Lo que el detective privado no dijo en voz alta fue: «Es usted rico y quiero trabajar otra vez para usted porque el dinero me va muy bien».

—Lo estoy. En cuanto a sus honorarios... supongo que aceptará efectivo.

—Gracias. Si hay algo más o si necesita cualquier otro trabajo de investigación en el futuro...

—Será el primero a quien llamaré. Se lo prometo.

Eso era exactamente lo que el detective privado quería oír.

—Fantástico. Se lo agradezco.

—Y creo que si la información resulta ser tan exacta como dice, recibirá una considerable recompensa más adelante. Pero tendrá que darme algo de tiempo para que pueda cerciorarme. Un par de meses, diría yo.

Esto también hizo feliz al detective privado. Empezó a calcular mentalmente lo grande que sería la recompensa.

—Es un detalle por su parte.

—Me gusta ser generoso.

La información resultó ser exacta y la recompensa fue realmente considerable. Llegó tres meses después. El detective privado había estado solo hasta bien entrada la noche en su pequeño despacho situado en un centro comercial trabajando en un caso de divorcio trivial pero particularmente desagradable. Los dos miembros de una pareja acomodada que se había prometido en su día amarse hasta que la muerte los separara se lanzaban amenazas airadas. Acusaciones de engaño. De abusos infantiles. De chanchullos económicos. De maltratos físicos. Unas pocas verdades. Muchas mentiras. Un montón de odio. Era algo con lo que el detective privado estaba muy familiarizado. La mayoría de sus casos eran bastante anodinos salvo por el odio. Maridos amenazando a sus esposas. Esposas amenazando a sus maridos. Ambas partes amenazándolo a él. De hecho, ese mismo día había recibido una amenaza de muerte anónima. Anónima solamente en el sentido de que imaginaba que tardaría unos diez minutos en determinar quién se la había enviado. No se había molestado en hacerlo. Eran gajes del oficio, y casi siempre las amenazas procedían de perdedores furiosos a los que se les soltaba la lengua sin pensar demasiado. Fiel a su estilo, ni siquiera se había molestado en llamar a uno de sus amigos de la policía local.

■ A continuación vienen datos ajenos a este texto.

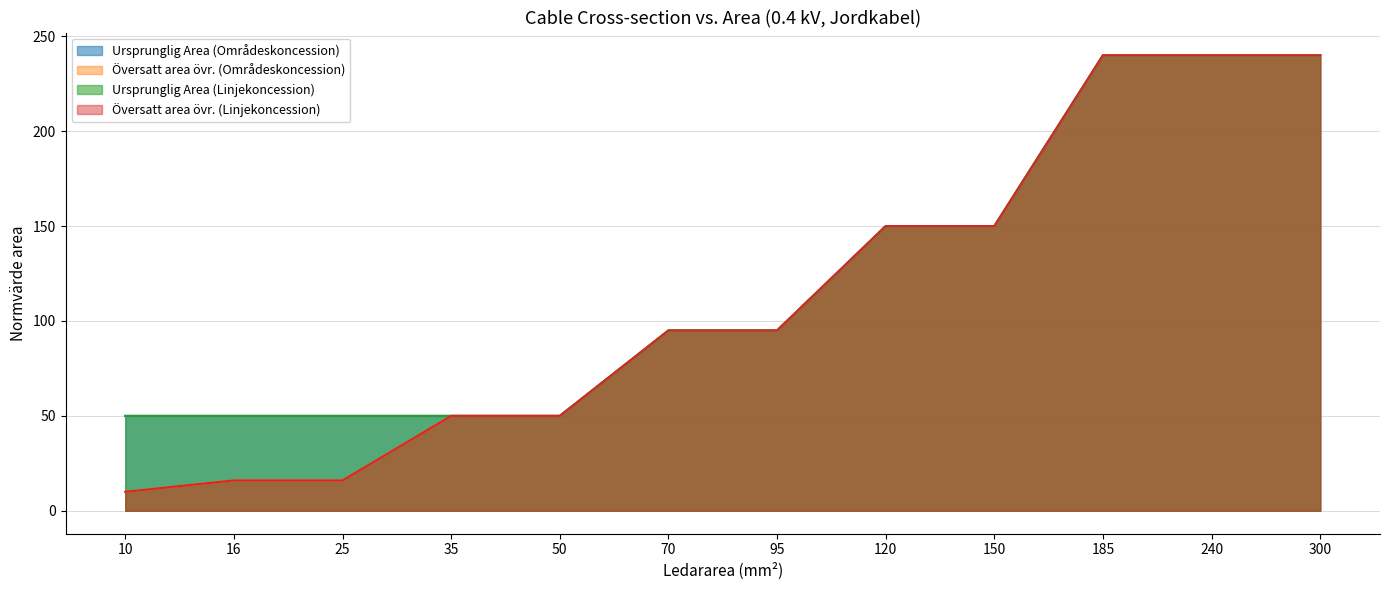

Reading right to left, list all the values displayed in this chart.

Ursprunglig Area (Områdeskoncession): 300=240	240=240	185=240	150=150	120=150	95=95	70=95	50=50	35=50	25=50	16=50	10=50
Översatt area övr. (Områdeskoncession): 300=240	240=240	185=240	150=150	120=150	95=95	70=95	50=50	35=50	25=16	16=16	10=10
Ursprunglig Area (Linjekoncession): 300=240	240=240	185=240	150=150	120=150	95=95	70=95	50=50	35=50	25=50	16=50	10=50
Översatt area övr. (Linjekoncession): 300=240	240=240	185=240	150=150	120=150	95=95	70=95	50=50	35=50	25=16	16=16	10=10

Cuando se sumió en el mundo vacío y oscuro del exterior de su despacho, su viejo sedán Chevy era el único coche que quedaba en el amplio estacionamiento. Las tenues farolas apenas lo iluminaban. Algo distraído por toda la ira que emanaba inagotable del caso de divorcio, exhausto por lo tarde que era y el largo día que había tenido, no oyó los pasos tras él cuando abría la puerta del coche, pero algo lo alertó y se dio la vuelta mientras su sexto sentido le decía que sacara la pistola que llevaba a veces encima. Sus movimientos fueron puramente instintivos porque el arma estaba en el cajón del escritorio de su despacho, no en la funda del hombro. Así que no tenía nada con lo que poder defenderse antes de que un par de disparos apagados que le impactaron directamente en la cara acabaran con su vida.